Щенсный делал шипы до вечера. Червячек заколотил по доске молотком, оповещая о конце работы. Подмастерья выскочили как ошпаренные, а ученики получили на ужин по кружке бурды, забеленной молоком, с куском черного хлеба, намазанного для вида тонюсеньким слоем топленого сала.

Когда все ушли, Червячек запер мастерскую и отвел Щенсного в каморку под лестницей.

— Спать будешь здесь. А койку сколоти себе сам.

У Щенсного были ловкие руки, руки мастерового. Не даром он с детства плотничал с отцом, а зимой даже столярничал иногда. Он умел доски склеить и отделать, умел соединять их на фалец. Червячек был им доволен, но Щенсный Червячеком — нет. Тот, во-первых, подгонял с работой, во-вторых, норовил недодать денег, а в третьих, бил. Червячек был мастером старого закала, и ученики у него обалдевали.

Он, конечно, и на Щенсного попробовал было замахнуться, но тот сразу схватил его за руку.

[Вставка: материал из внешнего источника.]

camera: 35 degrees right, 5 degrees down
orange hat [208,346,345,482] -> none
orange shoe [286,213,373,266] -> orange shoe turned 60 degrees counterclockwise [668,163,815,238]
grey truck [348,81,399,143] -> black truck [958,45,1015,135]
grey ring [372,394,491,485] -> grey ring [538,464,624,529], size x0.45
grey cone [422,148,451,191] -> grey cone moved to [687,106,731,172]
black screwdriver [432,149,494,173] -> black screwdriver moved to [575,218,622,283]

— Нельзя, хозяин. Меня бить нельзя.

— Это почему же? Ты что, лучше других?

— Лучше не лучше, но я сам бить умею. Нехорошо будет, если я вас покалечу.

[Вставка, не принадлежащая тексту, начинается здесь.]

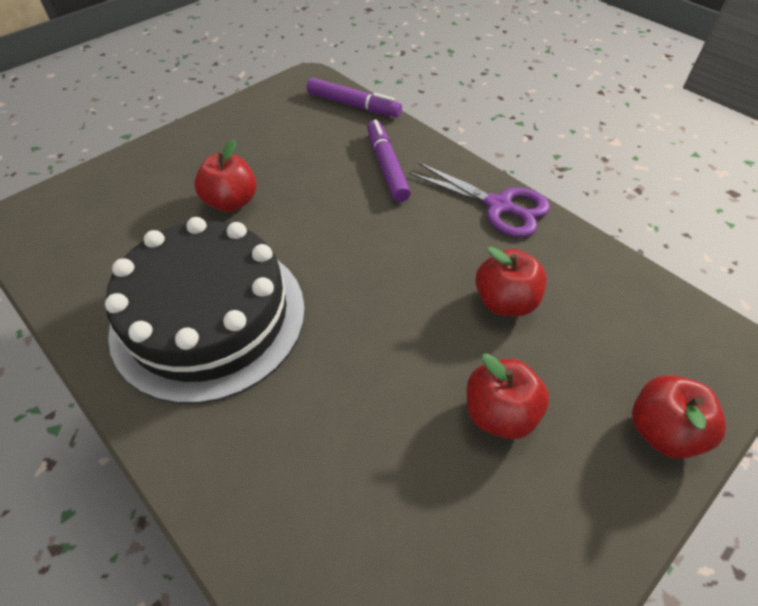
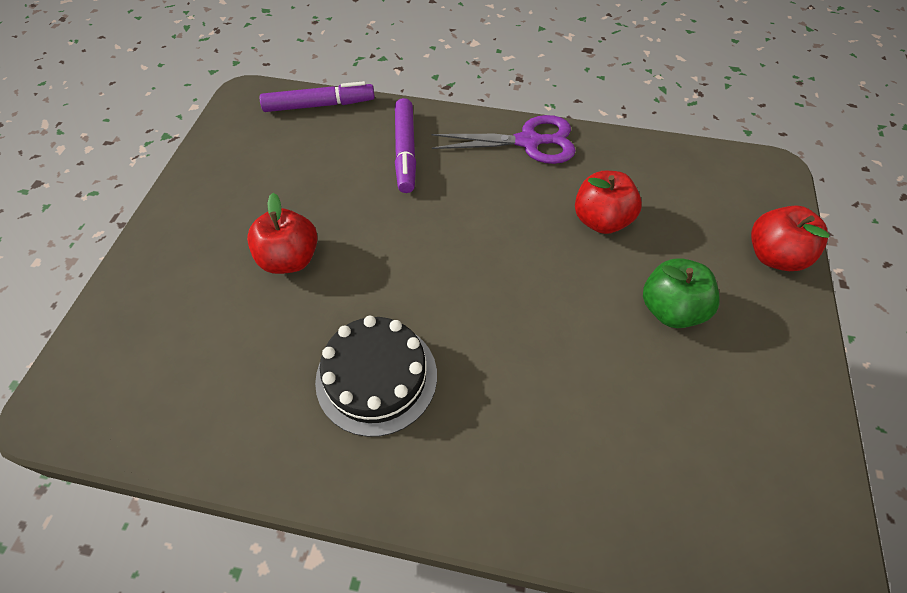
camera: 35 degrees left, 5 degrees up
black cake [105,217,305,404] -> black cake [315,316,437,437], size x0.59
purple marker [367,120,411,202] -> purple marker turned 135 degrees counterclockwise [395,98,416,193]
red apple [467,353,549,439] -> green apple [643,258,720,328]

Червячек задрал голову (Щенсный был намного выше его), прикинул, должно быть, что не справится с этим цыганистым психом, и выдернул руку.

— Пусти… Вот ты какой, большевик, значит?

— Да, такой…

— Ну, смотри у меня, — буркнул он уходя, — смотри, не то…

Что было Щенсному смотреть, Червячек не договорил, но с тех пор больше не замахивался и даже поглядывал с некоторым уважением.

Червячек изготовлял в массовых количествах дешевую мебель для продажи на Керцеляке, где он вместе с тещей открыл магазин с тремя витринами и надписью «Мебель», на втором этаже, прямо напротив обувных рядов. Здесь находила сбыт любая дрянь, лишь бы она стоила дешево и блестела.

Рассказывали, что, опасаясь, как бы компаньонша не обкрадывала, Червячек взял в жены ее единственную дочь. Она была красива волнующей красотой светлой, надменной блондинки, молодая, всего на год старше Щенсного, двадцатилетняя, и уже скупая.